As views are divided and the evidence is inconclusive (London Network for Nurses and Midwives 2007), we might look again at the experience of NHS Direct nurses. While their work challenges the normative notions of traditional “hands-on” models of practice, it seems the nurses do retain a strong sense of nursing identity and alignment to traditional values of nursing and holistic, empathetic practice. In addition, by learning new skills and adapting old ones, they have added a significant cognitive element to their professional identity as a result of changing knowledge, analytical and communication skills (Snelgrove, 2009).
It is not disputed that caring must be at the centre in an e-enabled nursing world is not under dispute. All four UK chief nursing officers reinforced this through Modernising Nursing Careers (DH, 2006) and in practice frameworks such as Confidence in Caring (DH, 2007) that stress the need for technical, interpersonal and caring competences in equal measure. Providing the profession is prepared to take ownership, there is a good chance that by modernising working practices, securing our evidence base, realising our commitment to integrated multiagency care, facilitating partnership working with patients and improving information giving, that ECRs may serve to protect rather than detract from nursing’s core values. The development of data standards will also make the caring elements of nursing much more visible and therefore subject to quality monitoring and commissioning (Baker et al, 2007).
The practical and professional issues presented here demonstrate the need for strong and coherent action at national with high levels of nurse engagement to take this agenda forward; a conclusion echoed in the recent report by the Prime Ministers Commission on the Future of Nursing and Midwifery (PM Commission 2010).
Good governance could begin with professional assurance of the core components of clinical content in ECRs.
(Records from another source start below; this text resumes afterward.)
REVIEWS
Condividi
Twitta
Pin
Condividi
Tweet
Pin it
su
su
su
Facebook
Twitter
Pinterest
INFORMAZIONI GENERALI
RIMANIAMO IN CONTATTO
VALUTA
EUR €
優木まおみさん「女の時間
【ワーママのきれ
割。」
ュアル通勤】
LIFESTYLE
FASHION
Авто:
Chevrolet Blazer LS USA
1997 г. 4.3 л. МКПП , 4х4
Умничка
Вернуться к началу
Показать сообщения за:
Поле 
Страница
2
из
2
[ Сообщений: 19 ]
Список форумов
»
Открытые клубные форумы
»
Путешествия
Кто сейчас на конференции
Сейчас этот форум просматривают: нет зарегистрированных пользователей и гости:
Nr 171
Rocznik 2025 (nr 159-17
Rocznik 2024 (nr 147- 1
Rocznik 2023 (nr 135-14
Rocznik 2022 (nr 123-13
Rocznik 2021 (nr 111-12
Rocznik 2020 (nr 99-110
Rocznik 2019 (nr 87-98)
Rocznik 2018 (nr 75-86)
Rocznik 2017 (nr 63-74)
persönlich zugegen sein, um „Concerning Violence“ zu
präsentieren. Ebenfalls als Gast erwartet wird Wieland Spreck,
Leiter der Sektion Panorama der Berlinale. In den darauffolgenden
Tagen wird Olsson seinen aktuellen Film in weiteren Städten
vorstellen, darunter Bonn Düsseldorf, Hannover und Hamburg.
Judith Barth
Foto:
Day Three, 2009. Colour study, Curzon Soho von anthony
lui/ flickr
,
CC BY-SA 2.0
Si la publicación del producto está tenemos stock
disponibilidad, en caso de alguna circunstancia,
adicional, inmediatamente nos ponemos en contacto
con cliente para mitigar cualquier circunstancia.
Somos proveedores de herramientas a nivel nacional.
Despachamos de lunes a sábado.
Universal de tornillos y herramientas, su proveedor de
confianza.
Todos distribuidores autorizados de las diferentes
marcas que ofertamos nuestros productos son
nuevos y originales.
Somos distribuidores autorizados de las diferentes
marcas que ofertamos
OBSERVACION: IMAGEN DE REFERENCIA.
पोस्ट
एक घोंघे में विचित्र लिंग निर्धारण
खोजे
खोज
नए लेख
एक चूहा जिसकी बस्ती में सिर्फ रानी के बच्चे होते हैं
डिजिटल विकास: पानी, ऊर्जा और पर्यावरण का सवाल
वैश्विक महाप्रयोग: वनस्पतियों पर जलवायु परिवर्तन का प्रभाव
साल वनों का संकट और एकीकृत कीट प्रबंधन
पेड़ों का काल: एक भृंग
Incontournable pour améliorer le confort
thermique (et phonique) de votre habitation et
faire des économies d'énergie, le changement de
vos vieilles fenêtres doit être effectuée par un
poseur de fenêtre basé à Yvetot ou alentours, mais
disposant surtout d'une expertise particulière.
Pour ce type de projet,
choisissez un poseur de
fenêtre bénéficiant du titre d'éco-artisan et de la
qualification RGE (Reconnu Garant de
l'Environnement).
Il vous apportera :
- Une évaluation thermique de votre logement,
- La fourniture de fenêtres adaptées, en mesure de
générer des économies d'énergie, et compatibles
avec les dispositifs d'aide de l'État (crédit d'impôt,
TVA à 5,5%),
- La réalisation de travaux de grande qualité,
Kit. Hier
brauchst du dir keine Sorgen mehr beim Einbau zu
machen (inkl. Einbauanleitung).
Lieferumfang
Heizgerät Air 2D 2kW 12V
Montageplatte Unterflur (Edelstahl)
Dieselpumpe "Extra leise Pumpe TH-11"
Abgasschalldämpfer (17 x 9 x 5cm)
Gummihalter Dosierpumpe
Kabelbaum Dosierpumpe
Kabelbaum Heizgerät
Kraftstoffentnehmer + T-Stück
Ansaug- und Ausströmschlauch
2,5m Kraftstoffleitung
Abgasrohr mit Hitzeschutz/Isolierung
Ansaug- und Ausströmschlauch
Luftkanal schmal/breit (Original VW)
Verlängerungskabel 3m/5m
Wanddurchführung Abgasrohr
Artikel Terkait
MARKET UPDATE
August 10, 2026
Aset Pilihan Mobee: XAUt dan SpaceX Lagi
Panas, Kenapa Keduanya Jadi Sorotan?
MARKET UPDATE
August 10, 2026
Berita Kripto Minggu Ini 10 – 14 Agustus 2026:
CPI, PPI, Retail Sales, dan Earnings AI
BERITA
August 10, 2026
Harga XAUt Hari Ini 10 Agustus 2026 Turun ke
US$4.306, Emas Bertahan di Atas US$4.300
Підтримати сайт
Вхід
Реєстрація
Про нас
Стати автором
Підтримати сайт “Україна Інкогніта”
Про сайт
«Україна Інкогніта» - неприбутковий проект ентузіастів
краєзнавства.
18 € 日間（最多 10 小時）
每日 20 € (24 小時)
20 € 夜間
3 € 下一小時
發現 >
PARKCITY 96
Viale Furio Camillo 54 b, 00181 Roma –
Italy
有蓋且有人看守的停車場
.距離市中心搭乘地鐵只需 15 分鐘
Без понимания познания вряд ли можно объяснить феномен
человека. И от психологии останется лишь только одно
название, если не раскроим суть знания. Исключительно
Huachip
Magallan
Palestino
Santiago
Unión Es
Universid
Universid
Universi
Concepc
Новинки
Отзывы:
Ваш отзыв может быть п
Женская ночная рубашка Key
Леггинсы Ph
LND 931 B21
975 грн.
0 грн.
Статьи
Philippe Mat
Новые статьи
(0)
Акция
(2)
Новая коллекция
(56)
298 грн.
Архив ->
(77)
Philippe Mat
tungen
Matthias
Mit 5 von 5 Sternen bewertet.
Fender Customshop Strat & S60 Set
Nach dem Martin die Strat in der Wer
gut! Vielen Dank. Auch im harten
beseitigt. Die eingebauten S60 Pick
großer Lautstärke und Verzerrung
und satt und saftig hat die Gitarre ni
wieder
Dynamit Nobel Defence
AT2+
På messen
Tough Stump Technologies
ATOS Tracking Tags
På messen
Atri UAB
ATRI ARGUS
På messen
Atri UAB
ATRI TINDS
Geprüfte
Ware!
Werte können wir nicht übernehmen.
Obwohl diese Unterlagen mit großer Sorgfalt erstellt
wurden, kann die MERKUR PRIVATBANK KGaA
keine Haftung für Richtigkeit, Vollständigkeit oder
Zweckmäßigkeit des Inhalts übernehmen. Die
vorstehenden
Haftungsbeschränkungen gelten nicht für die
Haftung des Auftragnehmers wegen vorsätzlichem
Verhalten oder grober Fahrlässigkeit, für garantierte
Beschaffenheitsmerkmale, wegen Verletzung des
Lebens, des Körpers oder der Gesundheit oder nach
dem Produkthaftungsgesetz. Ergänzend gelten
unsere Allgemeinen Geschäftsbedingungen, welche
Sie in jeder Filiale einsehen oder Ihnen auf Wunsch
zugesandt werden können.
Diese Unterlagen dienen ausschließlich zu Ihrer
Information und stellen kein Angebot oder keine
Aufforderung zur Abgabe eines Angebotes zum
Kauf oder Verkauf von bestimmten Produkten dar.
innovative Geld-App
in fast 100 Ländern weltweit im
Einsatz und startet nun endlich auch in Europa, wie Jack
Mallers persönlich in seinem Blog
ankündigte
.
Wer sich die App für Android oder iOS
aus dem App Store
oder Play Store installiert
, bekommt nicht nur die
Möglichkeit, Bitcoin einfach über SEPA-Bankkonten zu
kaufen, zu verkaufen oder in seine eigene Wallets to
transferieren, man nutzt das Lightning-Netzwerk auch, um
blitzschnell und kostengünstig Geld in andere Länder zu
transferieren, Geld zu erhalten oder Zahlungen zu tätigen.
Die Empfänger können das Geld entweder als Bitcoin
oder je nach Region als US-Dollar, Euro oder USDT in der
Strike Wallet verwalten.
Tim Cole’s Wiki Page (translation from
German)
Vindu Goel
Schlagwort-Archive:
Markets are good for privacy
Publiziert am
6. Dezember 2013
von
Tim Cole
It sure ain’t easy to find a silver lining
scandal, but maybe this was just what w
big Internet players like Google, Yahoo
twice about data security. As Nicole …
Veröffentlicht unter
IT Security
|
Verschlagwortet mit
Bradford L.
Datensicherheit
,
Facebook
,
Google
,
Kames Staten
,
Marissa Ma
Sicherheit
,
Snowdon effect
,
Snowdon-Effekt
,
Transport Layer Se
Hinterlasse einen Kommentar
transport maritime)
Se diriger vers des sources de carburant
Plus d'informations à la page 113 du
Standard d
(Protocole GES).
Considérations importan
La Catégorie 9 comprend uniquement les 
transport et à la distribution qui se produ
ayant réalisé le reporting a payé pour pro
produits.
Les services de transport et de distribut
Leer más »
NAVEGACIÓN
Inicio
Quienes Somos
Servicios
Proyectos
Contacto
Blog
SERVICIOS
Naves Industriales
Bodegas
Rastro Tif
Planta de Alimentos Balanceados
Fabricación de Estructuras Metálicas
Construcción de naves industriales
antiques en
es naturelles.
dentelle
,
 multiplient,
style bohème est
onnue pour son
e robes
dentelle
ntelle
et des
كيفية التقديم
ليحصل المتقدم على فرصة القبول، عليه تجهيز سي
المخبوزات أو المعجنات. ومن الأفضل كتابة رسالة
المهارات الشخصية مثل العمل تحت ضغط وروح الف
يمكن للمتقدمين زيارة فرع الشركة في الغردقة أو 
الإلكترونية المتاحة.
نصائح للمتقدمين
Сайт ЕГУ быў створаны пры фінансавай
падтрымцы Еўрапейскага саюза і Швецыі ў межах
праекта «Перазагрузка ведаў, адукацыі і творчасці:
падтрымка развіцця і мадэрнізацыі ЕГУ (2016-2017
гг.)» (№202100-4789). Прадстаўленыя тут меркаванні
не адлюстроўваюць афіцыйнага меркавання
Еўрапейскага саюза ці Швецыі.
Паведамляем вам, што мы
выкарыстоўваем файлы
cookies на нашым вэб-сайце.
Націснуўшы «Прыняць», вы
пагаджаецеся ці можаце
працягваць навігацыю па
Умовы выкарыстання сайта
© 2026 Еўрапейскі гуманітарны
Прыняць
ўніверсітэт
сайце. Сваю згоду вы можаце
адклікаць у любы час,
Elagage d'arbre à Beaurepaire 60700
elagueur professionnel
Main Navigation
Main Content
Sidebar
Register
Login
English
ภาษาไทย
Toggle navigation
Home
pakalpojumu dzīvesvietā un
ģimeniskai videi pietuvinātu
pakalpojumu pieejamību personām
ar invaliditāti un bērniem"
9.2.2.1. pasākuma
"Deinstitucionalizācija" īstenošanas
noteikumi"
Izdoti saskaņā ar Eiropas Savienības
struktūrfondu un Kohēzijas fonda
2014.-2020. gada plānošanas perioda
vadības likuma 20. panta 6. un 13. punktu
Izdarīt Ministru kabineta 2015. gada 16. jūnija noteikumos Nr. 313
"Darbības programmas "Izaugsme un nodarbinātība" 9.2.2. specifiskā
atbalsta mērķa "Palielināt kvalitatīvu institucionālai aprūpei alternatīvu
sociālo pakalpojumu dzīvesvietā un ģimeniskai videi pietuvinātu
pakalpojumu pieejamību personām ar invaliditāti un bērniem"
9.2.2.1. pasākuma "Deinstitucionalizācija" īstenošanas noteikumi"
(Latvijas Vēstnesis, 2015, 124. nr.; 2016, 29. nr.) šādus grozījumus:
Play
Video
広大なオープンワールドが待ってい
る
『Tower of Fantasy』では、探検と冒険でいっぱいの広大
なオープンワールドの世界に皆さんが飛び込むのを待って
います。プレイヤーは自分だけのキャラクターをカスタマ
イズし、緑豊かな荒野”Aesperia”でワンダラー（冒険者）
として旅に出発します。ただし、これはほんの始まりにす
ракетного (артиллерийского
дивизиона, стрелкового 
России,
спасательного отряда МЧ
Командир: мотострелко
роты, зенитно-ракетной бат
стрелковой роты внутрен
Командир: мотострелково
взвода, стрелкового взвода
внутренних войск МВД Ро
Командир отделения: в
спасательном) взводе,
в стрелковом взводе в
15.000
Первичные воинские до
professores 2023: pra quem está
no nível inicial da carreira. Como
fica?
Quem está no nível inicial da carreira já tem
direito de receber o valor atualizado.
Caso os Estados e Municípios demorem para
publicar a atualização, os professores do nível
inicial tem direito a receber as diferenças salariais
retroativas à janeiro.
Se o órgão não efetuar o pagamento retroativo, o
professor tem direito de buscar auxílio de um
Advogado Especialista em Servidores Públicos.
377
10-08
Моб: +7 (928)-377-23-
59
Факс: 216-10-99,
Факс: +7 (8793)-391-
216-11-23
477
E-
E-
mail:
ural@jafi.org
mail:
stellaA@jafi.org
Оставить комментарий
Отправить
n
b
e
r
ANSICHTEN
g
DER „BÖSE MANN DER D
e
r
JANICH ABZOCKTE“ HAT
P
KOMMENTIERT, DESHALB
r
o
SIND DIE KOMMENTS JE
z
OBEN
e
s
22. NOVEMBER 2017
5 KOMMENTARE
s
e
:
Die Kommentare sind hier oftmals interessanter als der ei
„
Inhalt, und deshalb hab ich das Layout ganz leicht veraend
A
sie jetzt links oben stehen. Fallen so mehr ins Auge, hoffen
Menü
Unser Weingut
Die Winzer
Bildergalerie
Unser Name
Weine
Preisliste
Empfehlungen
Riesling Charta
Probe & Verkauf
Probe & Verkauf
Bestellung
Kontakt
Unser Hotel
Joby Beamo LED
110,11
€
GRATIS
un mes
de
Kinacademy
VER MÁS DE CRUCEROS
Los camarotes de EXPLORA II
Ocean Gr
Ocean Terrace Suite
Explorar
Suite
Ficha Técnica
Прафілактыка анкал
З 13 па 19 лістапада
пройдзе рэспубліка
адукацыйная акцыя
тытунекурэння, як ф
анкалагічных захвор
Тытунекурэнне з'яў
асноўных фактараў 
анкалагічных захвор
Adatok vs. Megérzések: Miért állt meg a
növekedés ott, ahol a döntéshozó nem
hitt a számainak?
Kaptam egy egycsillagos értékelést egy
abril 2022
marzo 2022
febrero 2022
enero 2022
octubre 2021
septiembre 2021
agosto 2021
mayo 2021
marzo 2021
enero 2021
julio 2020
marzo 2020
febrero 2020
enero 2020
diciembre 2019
Nurses must recognise that professional accountability is central to this, and mechanisms need to be put into place now to ensure dialogue with other clinical groups to ensure we get it right. The confidentiality and security of electronic clinical records remains with us all, but our ability to bring compliance up to the highest standards is made significantly easier in an electronic world.
Leadership is also essential if we are to address some of the difficult issues raised in this article. This will involve partnership working at local and national level with system providers, managers, educators, professional associations, policy makers and regulators to ensure that nurses are prepared through education, research and policy to practice safely and effectively in an e-care world.
As Dame Catherine Hall (1982), a pioneer in this field, said: “In all scientific and technological developments, man is and must remain the master. Man must never become the minion because his birthright is that of intellectual being. It is he who must solve the problems and identify the implications of technical marvels of this and every age and it is he who must make the moral judgements as to their usage. As nurses it is for us to determine how we can use computer science appropriately and effectively in the facilitation and contribution of our profession in the provision of care.”